Spatial reasoning is a fundamental capability for vision-language models (VLMs) deployed in real-world environments. However, visual observations are inherently limited representations of a 3D world: occlusion can render objects invisible, and perspective can make geometric properties misleading. Despite this, existing spatial reasoning benchmarks typically assume that observations are sufficient and reliable, focusing on whether models produce correct answers rather than whether they recognize when a question cannot be answered and what additional observations would be needed. In this work, we challenge this assumption by constructing a controlled evaluation framework, SpatialUncertain, and introducing two types of observation challenges: (1) occlusion, which hides target information, and (2) perspective ambiguity, which produces misleading visual cues. For each configuration, we design spatial questions that are answerable under clean observations but require abstention under the introduced challenges. We further evaluate whether models can identify which additional viewpoints would resolve perspective ambiguity. Our results across a diverse set of frontier open- and closed-source VLMs reveal two consistent failure modes.
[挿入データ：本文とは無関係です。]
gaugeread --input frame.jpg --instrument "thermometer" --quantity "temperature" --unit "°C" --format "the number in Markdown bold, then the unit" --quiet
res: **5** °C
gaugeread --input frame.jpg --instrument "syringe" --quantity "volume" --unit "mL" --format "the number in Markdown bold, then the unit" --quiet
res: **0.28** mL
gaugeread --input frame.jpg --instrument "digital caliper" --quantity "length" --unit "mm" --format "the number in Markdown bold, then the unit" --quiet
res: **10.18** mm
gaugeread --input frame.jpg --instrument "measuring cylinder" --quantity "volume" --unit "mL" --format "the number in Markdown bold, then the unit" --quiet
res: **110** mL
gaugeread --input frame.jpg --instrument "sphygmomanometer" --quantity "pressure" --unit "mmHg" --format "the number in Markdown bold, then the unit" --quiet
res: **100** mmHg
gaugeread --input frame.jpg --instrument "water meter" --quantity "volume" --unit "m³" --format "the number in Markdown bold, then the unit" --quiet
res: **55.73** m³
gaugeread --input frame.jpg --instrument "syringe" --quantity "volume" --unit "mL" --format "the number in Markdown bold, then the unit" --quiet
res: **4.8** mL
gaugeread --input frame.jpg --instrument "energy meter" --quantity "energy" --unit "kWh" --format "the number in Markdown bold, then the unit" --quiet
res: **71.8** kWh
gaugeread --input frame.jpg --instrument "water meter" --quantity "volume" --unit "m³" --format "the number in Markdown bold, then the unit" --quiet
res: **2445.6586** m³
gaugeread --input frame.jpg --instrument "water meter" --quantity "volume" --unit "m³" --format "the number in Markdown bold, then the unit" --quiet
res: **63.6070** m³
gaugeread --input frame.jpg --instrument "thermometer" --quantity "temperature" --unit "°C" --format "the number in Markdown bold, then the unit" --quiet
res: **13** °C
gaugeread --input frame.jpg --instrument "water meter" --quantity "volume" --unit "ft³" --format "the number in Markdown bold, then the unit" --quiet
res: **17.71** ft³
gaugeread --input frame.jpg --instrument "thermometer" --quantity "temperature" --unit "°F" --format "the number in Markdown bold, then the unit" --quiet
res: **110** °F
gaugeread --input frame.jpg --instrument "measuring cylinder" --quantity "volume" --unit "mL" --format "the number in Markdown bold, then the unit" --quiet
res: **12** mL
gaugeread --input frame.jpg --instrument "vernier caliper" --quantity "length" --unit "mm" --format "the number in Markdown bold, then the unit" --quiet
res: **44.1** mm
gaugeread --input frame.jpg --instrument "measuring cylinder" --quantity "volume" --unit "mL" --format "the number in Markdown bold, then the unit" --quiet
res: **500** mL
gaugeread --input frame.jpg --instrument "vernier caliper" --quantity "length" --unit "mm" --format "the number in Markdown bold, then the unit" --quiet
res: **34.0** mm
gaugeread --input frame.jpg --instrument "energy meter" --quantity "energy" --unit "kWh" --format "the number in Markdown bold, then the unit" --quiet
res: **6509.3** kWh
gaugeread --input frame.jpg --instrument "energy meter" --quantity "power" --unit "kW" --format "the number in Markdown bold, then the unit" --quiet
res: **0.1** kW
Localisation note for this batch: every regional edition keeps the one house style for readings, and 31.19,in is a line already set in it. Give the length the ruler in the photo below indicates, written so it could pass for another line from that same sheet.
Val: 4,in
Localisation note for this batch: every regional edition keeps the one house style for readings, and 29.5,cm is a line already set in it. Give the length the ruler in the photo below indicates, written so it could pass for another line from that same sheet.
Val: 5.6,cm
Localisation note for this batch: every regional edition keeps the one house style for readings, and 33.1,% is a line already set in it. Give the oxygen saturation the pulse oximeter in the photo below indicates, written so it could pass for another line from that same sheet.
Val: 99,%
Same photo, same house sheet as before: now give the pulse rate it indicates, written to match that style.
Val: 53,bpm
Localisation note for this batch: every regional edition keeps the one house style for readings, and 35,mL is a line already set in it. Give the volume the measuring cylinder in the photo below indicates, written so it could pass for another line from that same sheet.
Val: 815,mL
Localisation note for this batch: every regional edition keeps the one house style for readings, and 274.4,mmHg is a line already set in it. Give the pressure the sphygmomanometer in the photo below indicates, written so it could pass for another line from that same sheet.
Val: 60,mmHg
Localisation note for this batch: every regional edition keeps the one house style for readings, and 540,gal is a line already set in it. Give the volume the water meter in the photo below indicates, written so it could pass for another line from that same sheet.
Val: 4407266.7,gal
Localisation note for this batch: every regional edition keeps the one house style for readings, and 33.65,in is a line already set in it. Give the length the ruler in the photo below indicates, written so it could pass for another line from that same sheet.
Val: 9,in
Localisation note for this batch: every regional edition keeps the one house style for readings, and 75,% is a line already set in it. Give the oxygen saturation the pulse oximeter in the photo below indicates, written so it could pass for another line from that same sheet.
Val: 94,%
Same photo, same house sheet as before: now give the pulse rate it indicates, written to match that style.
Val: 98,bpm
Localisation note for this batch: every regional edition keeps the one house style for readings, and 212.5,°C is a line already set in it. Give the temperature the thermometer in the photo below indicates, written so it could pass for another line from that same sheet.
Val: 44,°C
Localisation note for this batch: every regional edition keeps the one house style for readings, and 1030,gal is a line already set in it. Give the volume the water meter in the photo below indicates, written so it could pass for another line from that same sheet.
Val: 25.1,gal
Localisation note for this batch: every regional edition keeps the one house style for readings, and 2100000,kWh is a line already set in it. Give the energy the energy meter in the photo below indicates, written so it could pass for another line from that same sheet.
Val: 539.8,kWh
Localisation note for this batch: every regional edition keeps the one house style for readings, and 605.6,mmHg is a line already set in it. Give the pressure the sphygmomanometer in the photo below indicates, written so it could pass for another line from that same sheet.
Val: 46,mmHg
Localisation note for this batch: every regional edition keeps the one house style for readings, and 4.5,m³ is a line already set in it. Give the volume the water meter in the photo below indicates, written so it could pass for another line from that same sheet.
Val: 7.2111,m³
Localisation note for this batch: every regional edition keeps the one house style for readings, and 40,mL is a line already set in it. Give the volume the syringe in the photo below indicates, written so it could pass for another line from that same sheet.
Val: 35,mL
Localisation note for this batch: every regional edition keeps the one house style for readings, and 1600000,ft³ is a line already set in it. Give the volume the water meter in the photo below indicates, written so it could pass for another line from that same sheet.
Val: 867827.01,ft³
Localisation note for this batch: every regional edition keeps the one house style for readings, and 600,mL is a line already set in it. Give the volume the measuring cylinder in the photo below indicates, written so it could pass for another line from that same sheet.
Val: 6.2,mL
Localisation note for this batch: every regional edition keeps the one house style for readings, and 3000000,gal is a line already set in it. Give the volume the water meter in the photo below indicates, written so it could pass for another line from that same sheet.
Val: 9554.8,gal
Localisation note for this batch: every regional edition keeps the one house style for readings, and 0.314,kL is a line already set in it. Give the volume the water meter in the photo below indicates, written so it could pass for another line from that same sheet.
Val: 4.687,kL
First, models are prone to overconfident answering, attempting to solve spatial reasoning tasks even when visual evidence is incomplete or misleading, with average accuracy around 30\% under occlusion and below 10\% under perspective ambiguity. Second, even when additional views are available, some models perform near random chance in identifying which would provide reliable evidence. Together, our findings call for moving beyond answer correctness toward evaluating whether models know when to abstain and how to seek reliable evidence.